10 Ağustos 2024
İnsan Haklarını İşlemek: Bir Sanat Atölyesi
İnsan haklarının kişisel hatıralar üzerinden işlendiği atölyede, katılımcılar haklar ve sanat konseptlerinin bir araya geldiği bu özgün etkinlikte buluştular. Atölye, sanat ve hafıza kavramlarının insan hakları bağlamında nasıl bir araya geldiğini keşfetme fırsatı sundu.
İnsan Hakları Akademisi, Hafızayı İşliyorum, Friedrich Naumann Vakfı Türkiye ve Karakutu tarafından düzenlenen "İnsan Haklarını İşliyorum: Fotoğrafa Nakış" atölyesi, 10 Ağustos'ta Friedrich Naumann Türkiye ofisinde gerçekleşti.
Nakış ile İnsan Haklarını birleştiren bu benzersiz sanat atölyesi, katılımcılara hem keyifli vakit geçirme, hem de insan hakları ile ilgili farklı bakış açılarından öğrenme imkanı sundu. Sanatın, tarih, hafıza ve insan hakları üzerine düşünmeyi ve bu konuları irdelemeyi sağlayan bir araç olarak kullanıldığı bu atölyede, katılımcılar, geçmişleriyle somut bağlar kuran, kendileri için anlamlı olan fotoğrafları getirdiler.
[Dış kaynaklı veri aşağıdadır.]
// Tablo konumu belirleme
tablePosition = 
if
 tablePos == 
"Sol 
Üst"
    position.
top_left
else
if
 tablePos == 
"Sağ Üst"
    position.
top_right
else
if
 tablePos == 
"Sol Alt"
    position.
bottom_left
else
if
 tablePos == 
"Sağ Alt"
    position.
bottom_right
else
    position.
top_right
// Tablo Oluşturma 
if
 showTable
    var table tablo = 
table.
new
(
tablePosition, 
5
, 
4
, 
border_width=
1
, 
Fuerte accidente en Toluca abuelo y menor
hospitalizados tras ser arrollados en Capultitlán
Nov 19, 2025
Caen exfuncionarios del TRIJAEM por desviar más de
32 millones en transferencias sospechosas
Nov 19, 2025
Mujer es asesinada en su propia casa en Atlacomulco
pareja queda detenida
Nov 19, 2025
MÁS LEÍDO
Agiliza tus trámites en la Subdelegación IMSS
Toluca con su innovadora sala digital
Dikiş işlemine başlamadan önce, bu fotoğrafların ardındaki hikayeler ve insan haklarıyla olan geniş kapsamlı bağlantıları üzerine anlamlı sohbetler gerçekleştirildi. Bu diyalog, yaratıcı sürecin zeminini hazırladı. Konu uzmanı Damla Sandal, dikiş sürecini yönlendirirken, dikmenin anıları onarma ve koruma sembolik sürecine nasıl dönüştüğünü gösterdi. Katılımcılar, fotoğrafları işlerken, parçalanmış anıları bir araya getirerek, göz ardı edilebilecek ya da unutulabilecek hikayeleri onurlandırma ve koruma amacı taşıdı.
Etkinliğin amacı, sanatı hem kişisel ifade hem de toplumsal yansıma aracı olarak kullanmaktı. Bireysel anıların kolektif tarih ve insan hakları ile nasıl iç içe geçtiğini vurgulamak bu etkinliğin merkezinde yer aldı. Atölyenin sonunda, grup olarak tarih, hafıza, sanat ve insan hakları arasındaki karmaşık ilişkileri tartışıldı, sanatın kişisel ile siyasi arasında bir köprü görevi görebileceği, iyileşme, anlama ve savunuculuk için bir alan sunabileceği fikrini pekiştirildi.
Program, tarih, hafıza, insan hakları ve sanat temalarını bir araya getiren bir grup tartışması ile sona erdi. Tartışmadan yaratıcı eyleme ve nihayetinde düşünmeye doğru yapılandırılmış bir ilerleme gösteren atölye, kişisel hafıza ile insan hakları arasındaki kesişimi sanat aracılığıyla güçlü bir şekilde keşfetme olanağı sundu. Etkinlik, katılımcıların geçmişleriyle yaratıcı bir şekilde ilgilenmelerine olanak tanırken, tarihin insan hakları perspektifiyle korunması ve yansıtılmasının önemini de vurguladı.